J'ai trouvé ton trait d'une grande élégance. Peux-tu nous dire quelle est la technique employée (ou quelles sont les techniques employées) ?
Merci
pour l'élégance. Mais de mon point de vue, je trouve le style de
dessin de Terra Australis parfois rêche et
brutal. C'est le trait qui s'est imposé pour décrire cet univers de
prisons, d'enfermement et de violence. Même en Australie, si
dessiner la nature était un réel plaisir, c'est aussi une nature
hostile et sauvage.
Après avoir commencé à dessiner sur des planches papier, à l'encre de Chine, je n'étais pas satisfait du résultat.

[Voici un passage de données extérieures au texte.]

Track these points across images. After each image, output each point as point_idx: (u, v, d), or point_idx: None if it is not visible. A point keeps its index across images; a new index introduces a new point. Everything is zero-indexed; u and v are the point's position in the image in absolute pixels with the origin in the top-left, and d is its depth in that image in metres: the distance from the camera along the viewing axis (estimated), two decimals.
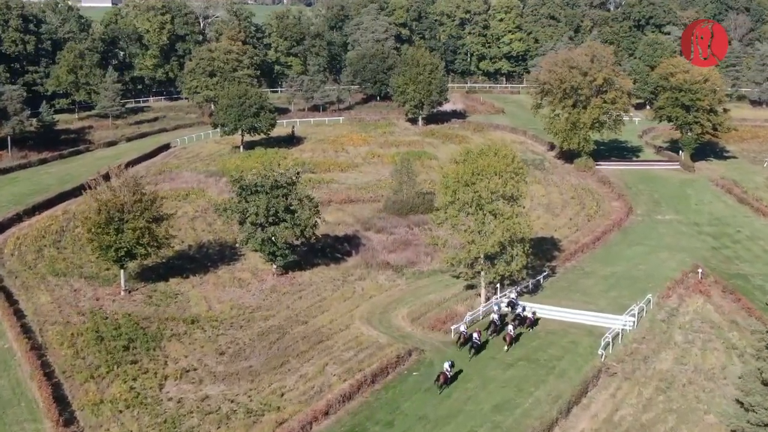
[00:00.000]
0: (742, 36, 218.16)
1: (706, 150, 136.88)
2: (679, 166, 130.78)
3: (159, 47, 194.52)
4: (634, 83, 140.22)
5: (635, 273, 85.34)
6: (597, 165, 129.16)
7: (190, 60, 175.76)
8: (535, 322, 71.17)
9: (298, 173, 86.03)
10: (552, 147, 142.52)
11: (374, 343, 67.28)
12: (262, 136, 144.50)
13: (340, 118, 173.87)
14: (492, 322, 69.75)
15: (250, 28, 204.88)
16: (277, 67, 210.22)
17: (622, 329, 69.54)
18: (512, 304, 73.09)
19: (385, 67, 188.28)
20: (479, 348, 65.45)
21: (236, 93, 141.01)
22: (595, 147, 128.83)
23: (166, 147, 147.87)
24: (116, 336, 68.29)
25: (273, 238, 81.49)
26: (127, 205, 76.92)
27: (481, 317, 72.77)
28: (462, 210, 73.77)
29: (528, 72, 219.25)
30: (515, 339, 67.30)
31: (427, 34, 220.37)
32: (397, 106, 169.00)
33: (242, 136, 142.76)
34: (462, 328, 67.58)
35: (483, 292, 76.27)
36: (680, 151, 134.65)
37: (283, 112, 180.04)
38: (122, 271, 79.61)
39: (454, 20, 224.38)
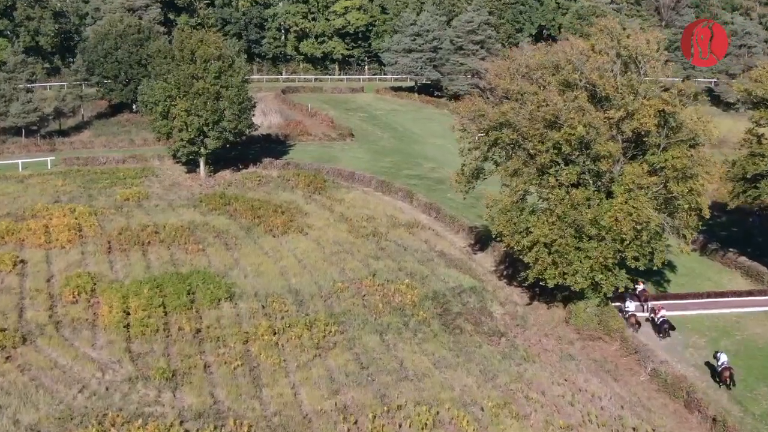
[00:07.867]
0: None
1: None
2: None
3: None
4: None
5: None
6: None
7: None
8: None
9: None
10: (479, 241, 67.32)
11: None
12: None
13: (49, 158, 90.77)
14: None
15: None
16: None
17: None
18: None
19: (142, 56, 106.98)
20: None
21: None
22: None
23: None
24: None
25: None
26: None
27: None
28: None
29: (375, 57, 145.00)
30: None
31: None
32: (157, 139, 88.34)
33: None
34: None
35: None
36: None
37: None
38: None
39: None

J'ai donc basculé sur la palette graphique, après avoir trouvé un logiciel génial, "my paint", qui m'a permis d'obtenir cet effet de peinture-aquarelle assez naturel.
Après avoir commencé à dessiner sur des planches papier, à l'encre de Chine, je n'étais pas satisfait du résultat. J'ai donc basculé sur la palette graphique, après avoir trouvé un logiciel génial, "my paint", qui m'a permis d'obtenir cet effet de peinture-aquarelle assez naturel.
Aviez-vous décidé dès le départ que Terra Australis serait un imposant volume unique (508 pages) et non une série ? Qu'est-ce qui a motivé ce choix au final ?
LFB,
au départ, pensait sans doute faire une série de 8 ou 10 livres.
Mais très vite, dès les premières discussions avec l'éditeur, la
solution du volume unique s'est imposée, qui correspondait bien avec
l'esprit de la collection Mille feuilles. Je crois qu'une
partie de la force de Terra Australis réside dans le fait de
suivre cette aventure d'un seul tenant.
J'ai trouvé que l'épilogue est une grande réussite, notamment avec la mise en page d'une grande fluidité. J'ai pensé à Will Eisner. As-tu des modèles, des influences parmi les auteurs de BD ? Et peux-tu nous parler de ton prochain projet ?
Oui,
ce découpage s'est imposé à moi quand j'ai réfléchi au moyen de
quitter, littéralement, tous ces personnages qui m'ont occupé
pendant tout ce temps. Malgré le soulagement de finir le livre, je
savais que j'allais terminer une expérience qui risque de ne pas se
reproduire de sitôt... Il y a vraiment une sorte de tristesse qui
émane de l'épilogue, une tristesse que devait ressentir LFB quand
il a mis le point final de ce livre si important pour lui.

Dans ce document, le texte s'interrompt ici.